Wow, it was an exciting day at GDC!  I started off the day going to the Technical Artist round table hosted by Jeff Hanna of Volition.  Jeff is a great guy.  I met him in the hall before the session and he and I had a fun chat about tech art stuff.  During the session, Jeff defined a tech artist as a roady - or a stage hand - the guys working behind the scenes to make sure that everything runs smoothly.  We discussed the difference between a tech artists and a tools programmer.  We also came up with a bit of a list of good things that tech artists should do - Use your own tools so that you're forced to see the problems with them, write complete step by step docs for all of your tools, sit with the artists as they use the tools you've created so that you get a good idea of how your tools are working in production.  Artists are our customers and we should be working together with them - instead of somewhere else in the studio.

Next I attended the Microsoft keynote.  They took advantage of the keynote to really push their platform.  The Xbox 360 is great, but I wish they hadn't turned the keynote into a "shove it down your throat" advertising pitch.  I did enjoy Peter Molyneux's demo of Fable 2 (featuring co-op play), and Tim Sweeney's demo of the latest features in the Unreal Engine (dynamic ambient occlusion, large crowds of characters, Ageia soft body physics, and realistic destructability).  Cliffy B also made a "look how cool I am" appearance to announce that Gears of War 2 will be available this November.
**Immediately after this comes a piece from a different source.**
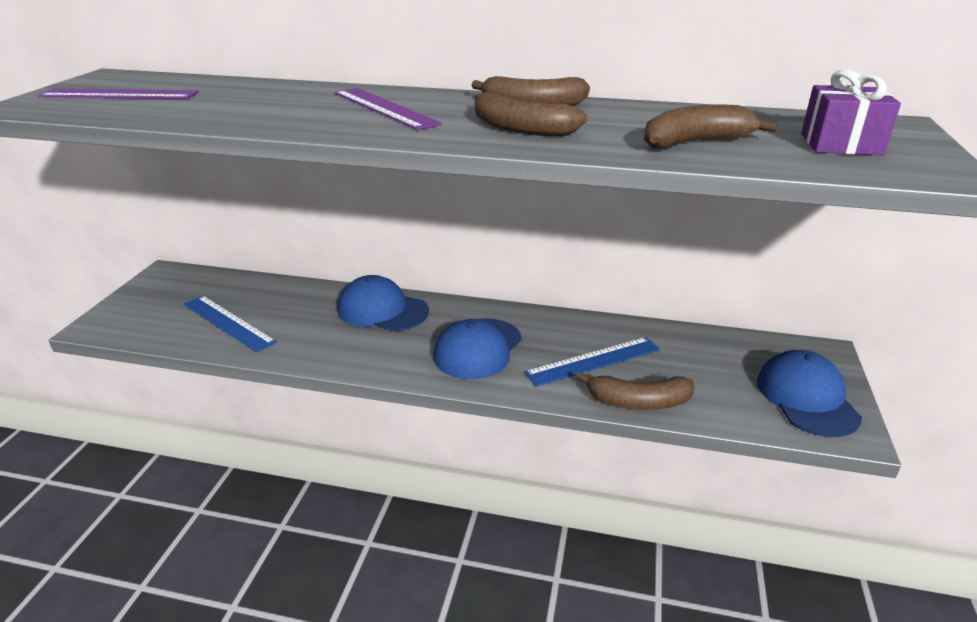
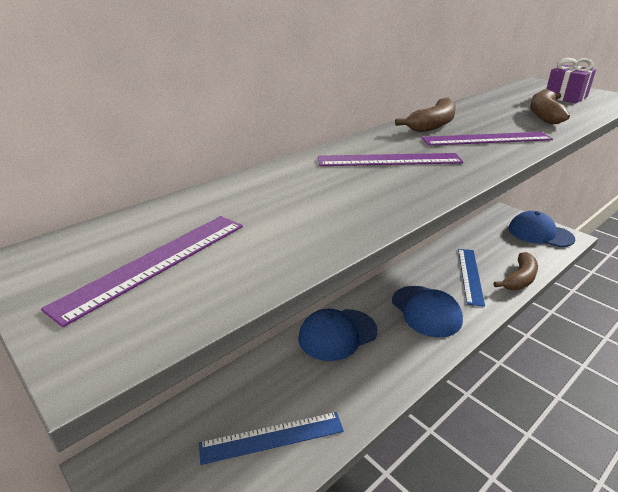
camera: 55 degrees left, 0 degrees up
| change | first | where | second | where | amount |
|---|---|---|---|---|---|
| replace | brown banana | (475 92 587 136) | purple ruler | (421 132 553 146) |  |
After the keynote, I went to a session on the animation in Drake's Fortune given by Judd Simantov and Jeremy Yates from Naughty Dog.  It was cool to hear about all of the tools that Judd created to make it possible for the animators at Naughty dog to mix motion capture and keyframe animation seamlessly.  At Bioware, we're using Puppetshop for animation, and I was happy to see that a lot of the tools that Judd wrote for Drake's Fortune do the same types of things that Puppetshop already handles.  I also got a few ideas for additional Puppetshop extensions to make animating characters much easier for our animators.  This is why I love GDC - I get all kinds of great ideas to use in my projects.  Jeremy talked about how they went about pushing their motion capture to look more like keyframe animation and how they pushed their keyframe animation to look more like motion capture.  In the end they were able to make both animation types fit together very well so they all of the motion feels like it's part of the same style.  After playing Drake's Fortune myself for about 8 hours last weekend, I think it's probably the best console game out right now.
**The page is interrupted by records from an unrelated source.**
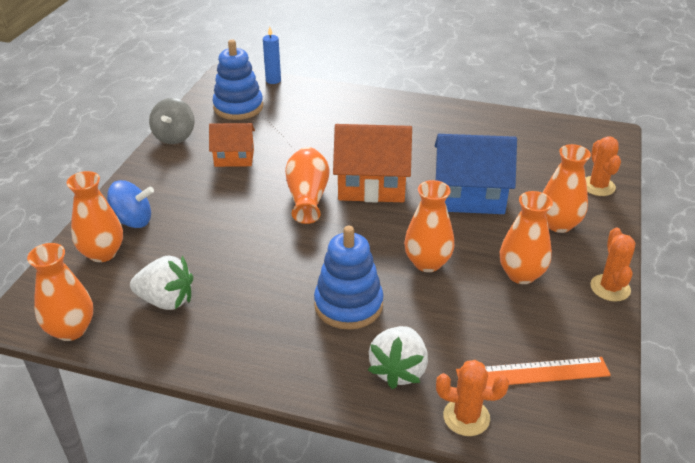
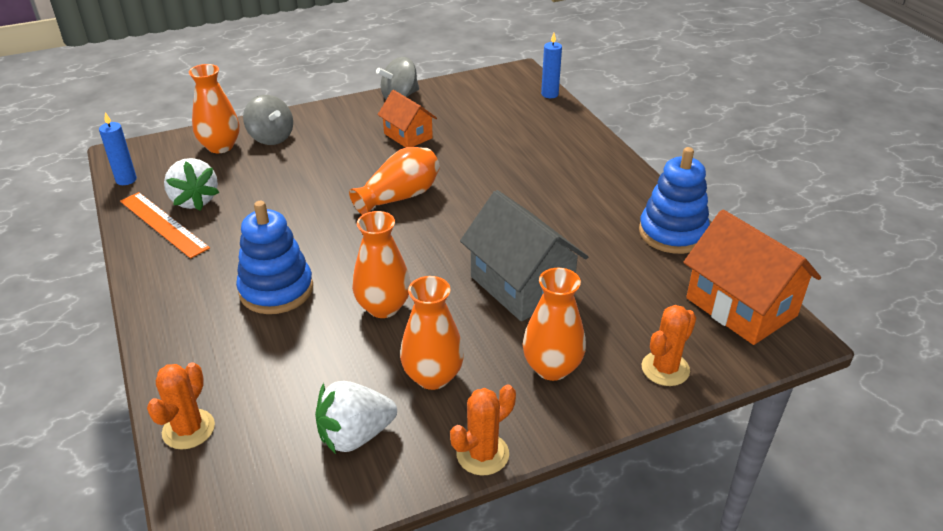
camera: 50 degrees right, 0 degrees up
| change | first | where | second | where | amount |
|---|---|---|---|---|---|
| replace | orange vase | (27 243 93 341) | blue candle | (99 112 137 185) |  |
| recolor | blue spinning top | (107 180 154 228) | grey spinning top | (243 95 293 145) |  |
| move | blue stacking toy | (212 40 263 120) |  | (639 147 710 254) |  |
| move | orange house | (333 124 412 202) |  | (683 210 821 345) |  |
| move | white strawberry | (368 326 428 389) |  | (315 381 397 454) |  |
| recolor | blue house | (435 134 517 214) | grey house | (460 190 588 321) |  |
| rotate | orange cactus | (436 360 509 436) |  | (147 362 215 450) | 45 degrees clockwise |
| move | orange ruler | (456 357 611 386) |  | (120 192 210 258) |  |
I had lunch with Bruce Straley and a couple of other guys from Naughty Dog and then headed off to my next session - Neil Hazzard's annual review of using real-time shaders in Max.  There wasn't a lot that was new in Neil's talk this year other than the details of how to implement real-time shadows in your shaders.

Finally I attended a session hosted by Nvidia on realistic skin rendering.  The demo they were showing off uses 17 passes and 750 megs of texture memory.  I was pretty floored to hear those figures.  They say that the core concept is very scalable though.  The main idea with the skin rendering is the subsurface scattering technique of image space blurring - the same technique used in the ShaderFX node that I wrote.  The new element in this demo was that they created something like seven different versions of the blurred texture and took different weighted samples from each for the R, G, and B channels to achieve the final result.  Combine that with a physically based specular term and some nice fresnel fall-off and you've got some very expensive but very realistic skin.

Next I went to the show floor and went straight to the Vicious Engine booth.  I've been really excited to see what the guys at VCS have been cooking up since I left.  What I saw didn't disappoint at all!  They've added a bunch of new features to the engine to support the new consoles including rag doll physics, a node-based material editor, and a very nice animation blending system.  I would recommend the Vicious Engine to anyone.

To finish up the night, I got together with a group of old friends and headed off to China Town to go to dinner at the Empress of China.  It was super tasty, and I especially enjoyed catching up and remembering all kinds of craziness from past game projects.  Good times!